ゼルフィオルの地にて
魔王城を出立して数日。
道中は思った以上に静かで、馬車の揺れと仲間たちの声が旅の音になっていた。
「ゼルフィオルは元は神々の庭と呼ばれていた地です」
クラウスが地図を指しながら説明する。
「伝承によれば、そこから世界が広がったとか」
「神々の庭、ねぇ」
私は曖昧に笑う。
(その神々って、過去の厨二病の私が適当に書き散らした連中だよね……)
背中に冷や汗が伝う。
「マシロ様!」
馬車の隣からリリィが顔を覗かせた。
「これ、冒険用の服です! ちゃんと動きやすくて、でも少し可愛いデザインにしました!」
「……あ、ありがとう。ほんとに、なんでも用意してくれるんだね……」
(もう二度とコルセットはごめんだから……“動きやすい”って言葉、信じるからね?)
「ははっ! 似合ってるぜ、姉御!」
ガルドが笑い飛ばす。
「ゼルフィオルなんざ俺たちで乗り越えりゃいいんだ!」
「気を抜くな」
ゼノが短く言い放つ。
「虚無の濃度はここがもっとも高い。

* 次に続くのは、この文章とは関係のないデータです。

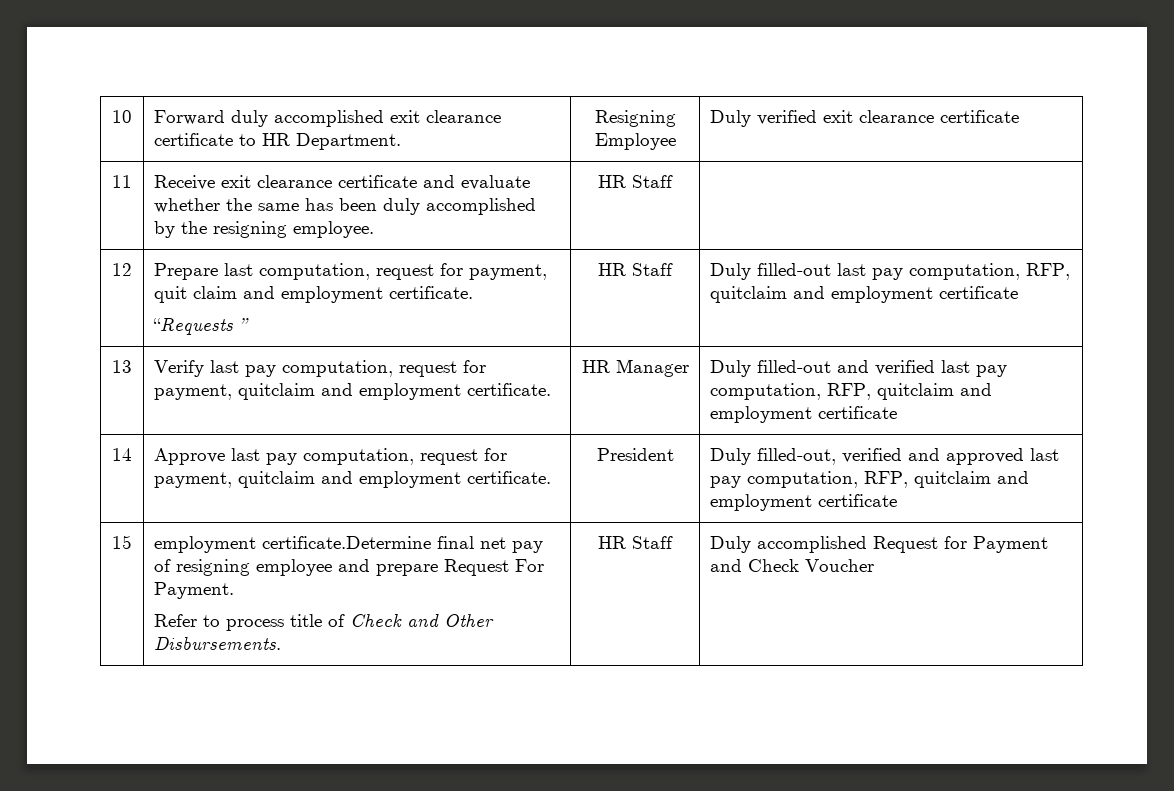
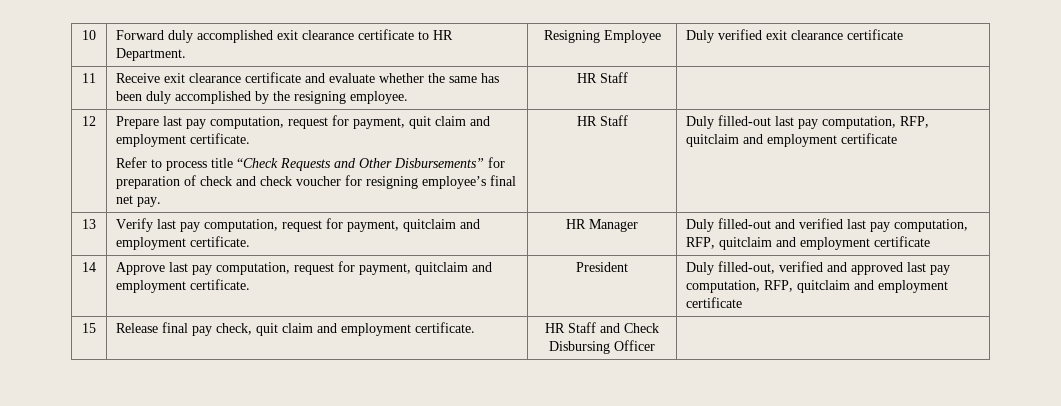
(254, 269) none -> [186,119,207,129] pay
[153,318,250,335] “Requests ” -> [116,157,506,171] [116,175,517,189] [116,195,162,207] Refer to process title “Check Requests and Other Disbursements” for preparation of check and check voucher for resigning employee’s final net pay.
[154,536,544,553] [154,559,545,576] [154,582,235,599] [154,614,495,631] [154,636,282,650] [598,536,673,549] [710,536,1049,553] [710,559,875,572] employment certificate.Determine final net pay of resigning employee and prepare Request For Payment. // Refer to process title of Check and Other Disbursements. | HR Staff | Duly accomplished Request for Payment and Check Voucher -> [116,322,476,336] [545,322,659,333] [549,340,655,354] Release final pay check, quit claim and employment certificate. | HR Staff and Check Disbursing Officer |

油断すれば、一瞬で呑まれる」
その言葉に、車内の空気が一気に張り詰めた。
ゼノの言葉は誇張でもなんでもない。
⸻
やがて馬車は森の入口で止まった。
空気が変わる。
重く、冷たく、音のない風が吹き抜ける。
「ここが……ゼルフィオル」
私は足を踏み出す。
かつて“はじまりの森”と呼ばれた場所。
しかし今は、色を失い、枝葉は黒ずみ、地面には無数の裂け目が走っている。
遠くでかすかな呻き声のような風音が響いた。
「虚無に呑まれた土地は、生き物すら変質させます」
クラウスが眼鏡を押し上げ、低く続ける。
「どうかお気をつけて、マシロ様」
「ようはぶっ倒しゃいいんだろ!」
ガルドが剣を抜く。
「……戦いになる前に、私が書いて修復できれば」
羽ペンに手を伸ばしながら、胸の奥で呟いた。
だが、次の瞬間。
森の奥からぞわりと広がる気配に、全員が構えた。
虚無に蝕まれ、形を失った獣が――こちらに姿を現したのだ。